- Opening Delimiter -
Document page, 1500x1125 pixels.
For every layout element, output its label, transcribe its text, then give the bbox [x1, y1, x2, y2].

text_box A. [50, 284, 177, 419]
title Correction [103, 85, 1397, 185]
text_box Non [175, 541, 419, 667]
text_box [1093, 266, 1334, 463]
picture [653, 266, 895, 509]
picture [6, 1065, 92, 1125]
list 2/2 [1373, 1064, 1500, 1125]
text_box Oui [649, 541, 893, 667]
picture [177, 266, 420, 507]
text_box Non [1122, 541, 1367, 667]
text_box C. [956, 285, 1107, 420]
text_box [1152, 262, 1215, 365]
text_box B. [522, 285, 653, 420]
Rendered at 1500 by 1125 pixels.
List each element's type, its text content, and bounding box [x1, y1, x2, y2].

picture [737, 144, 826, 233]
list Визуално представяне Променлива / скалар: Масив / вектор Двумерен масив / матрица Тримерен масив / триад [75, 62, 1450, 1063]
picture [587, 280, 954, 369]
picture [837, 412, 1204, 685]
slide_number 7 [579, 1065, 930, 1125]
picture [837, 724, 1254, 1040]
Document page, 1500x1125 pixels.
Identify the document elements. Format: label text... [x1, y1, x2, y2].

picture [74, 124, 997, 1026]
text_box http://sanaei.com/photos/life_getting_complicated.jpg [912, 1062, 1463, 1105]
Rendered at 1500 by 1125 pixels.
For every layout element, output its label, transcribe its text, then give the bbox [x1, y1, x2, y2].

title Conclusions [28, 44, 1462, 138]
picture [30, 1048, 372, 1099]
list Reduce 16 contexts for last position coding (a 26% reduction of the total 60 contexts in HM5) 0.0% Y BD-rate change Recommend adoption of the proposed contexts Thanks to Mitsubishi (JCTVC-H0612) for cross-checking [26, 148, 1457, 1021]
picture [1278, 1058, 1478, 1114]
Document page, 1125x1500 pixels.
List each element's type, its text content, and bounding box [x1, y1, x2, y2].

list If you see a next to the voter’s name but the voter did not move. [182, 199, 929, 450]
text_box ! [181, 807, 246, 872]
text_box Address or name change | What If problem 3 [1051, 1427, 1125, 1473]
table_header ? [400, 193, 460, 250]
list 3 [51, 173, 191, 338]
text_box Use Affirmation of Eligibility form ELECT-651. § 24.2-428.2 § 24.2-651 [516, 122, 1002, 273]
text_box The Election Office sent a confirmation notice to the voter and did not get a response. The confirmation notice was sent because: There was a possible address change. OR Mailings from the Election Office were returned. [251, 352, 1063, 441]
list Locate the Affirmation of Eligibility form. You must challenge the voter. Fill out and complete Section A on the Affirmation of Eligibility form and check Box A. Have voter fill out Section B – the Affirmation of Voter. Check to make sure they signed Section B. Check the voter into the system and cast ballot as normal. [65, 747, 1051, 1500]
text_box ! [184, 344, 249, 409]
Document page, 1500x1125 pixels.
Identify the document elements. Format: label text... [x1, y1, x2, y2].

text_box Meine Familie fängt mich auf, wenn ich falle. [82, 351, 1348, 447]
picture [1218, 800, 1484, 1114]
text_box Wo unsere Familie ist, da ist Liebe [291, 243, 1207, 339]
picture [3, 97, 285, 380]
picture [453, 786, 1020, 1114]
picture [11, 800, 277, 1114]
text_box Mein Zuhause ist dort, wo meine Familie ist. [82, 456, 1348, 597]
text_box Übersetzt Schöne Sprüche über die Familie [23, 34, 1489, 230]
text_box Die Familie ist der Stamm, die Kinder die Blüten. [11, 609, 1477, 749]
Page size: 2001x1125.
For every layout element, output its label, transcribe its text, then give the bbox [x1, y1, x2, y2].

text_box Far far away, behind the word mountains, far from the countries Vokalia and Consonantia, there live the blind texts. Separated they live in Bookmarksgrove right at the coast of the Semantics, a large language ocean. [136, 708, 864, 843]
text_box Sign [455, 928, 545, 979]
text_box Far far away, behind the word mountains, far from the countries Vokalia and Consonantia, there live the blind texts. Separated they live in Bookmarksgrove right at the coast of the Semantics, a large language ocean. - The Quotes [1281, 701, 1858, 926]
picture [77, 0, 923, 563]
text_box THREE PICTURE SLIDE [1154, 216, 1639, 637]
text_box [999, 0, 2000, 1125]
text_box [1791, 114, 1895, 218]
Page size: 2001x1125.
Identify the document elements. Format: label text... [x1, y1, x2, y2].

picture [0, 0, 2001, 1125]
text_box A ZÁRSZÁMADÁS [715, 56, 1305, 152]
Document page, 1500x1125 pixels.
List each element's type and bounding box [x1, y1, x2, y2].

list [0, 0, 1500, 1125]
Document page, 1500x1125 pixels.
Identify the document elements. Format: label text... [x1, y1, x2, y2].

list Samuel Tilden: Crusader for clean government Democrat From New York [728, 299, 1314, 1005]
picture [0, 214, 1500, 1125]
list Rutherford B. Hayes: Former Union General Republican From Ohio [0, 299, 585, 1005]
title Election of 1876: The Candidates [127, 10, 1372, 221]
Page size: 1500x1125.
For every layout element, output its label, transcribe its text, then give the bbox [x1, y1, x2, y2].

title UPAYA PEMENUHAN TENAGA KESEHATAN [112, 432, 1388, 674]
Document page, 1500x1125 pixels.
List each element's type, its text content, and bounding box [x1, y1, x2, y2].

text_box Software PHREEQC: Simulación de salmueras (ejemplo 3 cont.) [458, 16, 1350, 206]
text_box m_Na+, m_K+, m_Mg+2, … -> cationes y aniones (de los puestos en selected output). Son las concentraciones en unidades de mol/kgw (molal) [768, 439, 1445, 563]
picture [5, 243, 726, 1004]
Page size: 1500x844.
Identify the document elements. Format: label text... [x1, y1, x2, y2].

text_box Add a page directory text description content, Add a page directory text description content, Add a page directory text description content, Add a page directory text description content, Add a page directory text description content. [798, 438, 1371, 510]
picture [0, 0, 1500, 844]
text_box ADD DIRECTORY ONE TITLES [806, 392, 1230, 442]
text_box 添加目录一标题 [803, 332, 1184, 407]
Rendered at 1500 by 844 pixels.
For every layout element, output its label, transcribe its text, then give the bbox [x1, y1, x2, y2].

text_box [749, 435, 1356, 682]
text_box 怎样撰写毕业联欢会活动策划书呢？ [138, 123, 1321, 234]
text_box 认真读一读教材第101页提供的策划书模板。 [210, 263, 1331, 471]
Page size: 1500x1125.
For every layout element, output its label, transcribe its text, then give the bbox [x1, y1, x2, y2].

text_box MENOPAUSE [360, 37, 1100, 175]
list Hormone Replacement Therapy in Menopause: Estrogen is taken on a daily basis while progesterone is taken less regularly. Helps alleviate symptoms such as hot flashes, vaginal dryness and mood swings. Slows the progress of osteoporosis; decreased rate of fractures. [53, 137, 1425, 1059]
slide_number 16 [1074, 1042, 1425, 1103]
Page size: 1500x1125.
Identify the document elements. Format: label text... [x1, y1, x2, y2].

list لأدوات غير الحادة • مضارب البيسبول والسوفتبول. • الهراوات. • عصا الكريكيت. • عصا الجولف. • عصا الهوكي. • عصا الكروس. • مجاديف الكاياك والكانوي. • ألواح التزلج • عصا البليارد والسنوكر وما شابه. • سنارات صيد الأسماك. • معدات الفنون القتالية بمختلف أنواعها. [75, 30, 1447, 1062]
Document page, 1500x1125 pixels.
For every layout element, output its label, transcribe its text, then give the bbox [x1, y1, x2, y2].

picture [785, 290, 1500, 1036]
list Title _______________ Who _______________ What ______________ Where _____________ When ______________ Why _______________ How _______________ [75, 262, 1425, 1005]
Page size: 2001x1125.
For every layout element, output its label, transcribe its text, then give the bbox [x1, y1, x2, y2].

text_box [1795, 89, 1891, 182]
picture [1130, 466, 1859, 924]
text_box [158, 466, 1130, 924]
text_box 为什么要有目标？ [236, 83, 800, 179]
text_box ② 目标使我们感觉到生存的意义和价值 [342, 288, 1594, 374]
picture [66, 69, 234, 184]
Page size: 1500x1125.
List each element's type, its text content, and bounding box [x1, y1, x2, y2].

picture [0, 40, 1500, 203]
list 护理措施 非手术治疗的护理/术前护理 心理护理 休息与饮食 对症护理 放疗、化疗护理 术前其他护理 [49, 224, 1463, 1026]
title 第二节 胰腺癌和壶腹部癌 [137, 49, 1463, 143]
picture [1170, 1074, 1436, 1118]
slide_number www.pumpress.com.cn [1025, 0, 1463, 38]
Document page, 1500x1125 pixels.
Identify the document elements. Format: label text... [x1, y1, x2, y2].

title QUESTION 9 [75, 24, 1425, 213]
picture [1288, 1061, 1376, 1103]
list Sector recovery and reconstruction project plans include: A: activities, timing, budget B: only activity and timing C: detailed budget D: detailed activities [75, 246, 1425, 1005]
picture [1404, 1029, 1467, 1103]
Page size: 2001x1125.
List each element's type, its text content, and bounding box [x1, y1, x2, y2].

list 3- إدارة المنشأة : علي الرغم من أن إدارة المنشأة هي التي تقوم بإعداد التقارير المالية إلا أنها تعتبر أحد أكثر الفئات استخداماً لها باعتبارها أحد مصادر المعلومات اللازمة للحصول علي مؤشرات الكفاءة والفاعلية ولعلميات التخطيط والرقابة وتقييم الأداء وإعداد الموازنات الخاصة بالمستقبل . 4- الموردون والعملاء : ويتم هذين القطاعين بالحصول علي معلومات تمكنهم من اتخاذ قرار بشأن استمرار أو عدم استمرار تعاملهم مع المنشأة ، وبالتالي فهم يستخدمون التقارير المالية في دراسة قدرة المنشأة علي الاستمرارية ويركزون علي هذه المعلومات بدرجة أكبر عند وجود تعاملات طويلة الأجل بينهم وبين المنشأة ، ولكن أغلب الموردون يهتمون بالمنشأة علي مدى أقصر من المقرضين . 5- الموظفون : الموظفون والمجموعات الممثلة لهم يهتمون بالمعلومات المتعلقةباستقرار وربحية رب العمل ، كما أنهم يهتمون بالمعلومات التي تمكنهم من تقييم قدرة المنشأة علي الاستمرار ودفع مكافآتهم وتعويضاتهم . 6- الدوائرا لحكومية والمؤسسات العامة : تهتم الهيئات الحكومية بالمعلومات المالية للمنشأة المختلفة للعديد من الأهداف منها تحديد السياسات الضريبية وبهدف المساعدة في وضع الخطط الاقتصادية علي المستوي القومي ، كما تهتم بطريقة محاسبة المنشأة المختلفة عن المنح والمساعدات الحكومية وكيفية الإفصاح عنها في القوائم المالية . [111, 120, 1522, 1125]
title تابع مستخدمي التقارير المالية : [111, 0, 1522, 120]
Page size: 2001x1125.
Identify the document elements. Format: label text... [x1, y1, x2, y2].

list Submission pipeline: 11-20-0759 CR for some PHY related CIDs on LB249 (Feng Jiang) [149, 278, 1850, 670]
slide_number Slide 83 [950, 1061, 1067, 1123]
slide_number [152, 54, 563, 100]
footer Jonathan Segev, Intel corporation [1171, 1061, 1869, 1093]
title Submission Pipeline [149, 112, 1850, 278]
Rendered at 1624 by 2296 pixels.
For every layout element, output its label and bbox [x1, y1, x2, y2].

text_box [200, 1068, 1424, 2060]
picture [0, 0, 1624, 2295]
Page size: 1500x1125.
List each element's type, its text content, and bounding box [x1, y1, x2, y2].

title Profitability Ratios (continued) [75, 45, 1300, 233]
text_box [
- Closing Delimiter -
WORK TO COMPLETE: The lines to return are those holding the string "Rendered" anywhere in the listing above.

FINISHED TASK:
Rendered at 1500 by 1125 pixels.
Rendered at 1500 by 1125 pixels.
Rendered at 1500 by 844 pixels.
Rendered at 1624 by 2296 pixels.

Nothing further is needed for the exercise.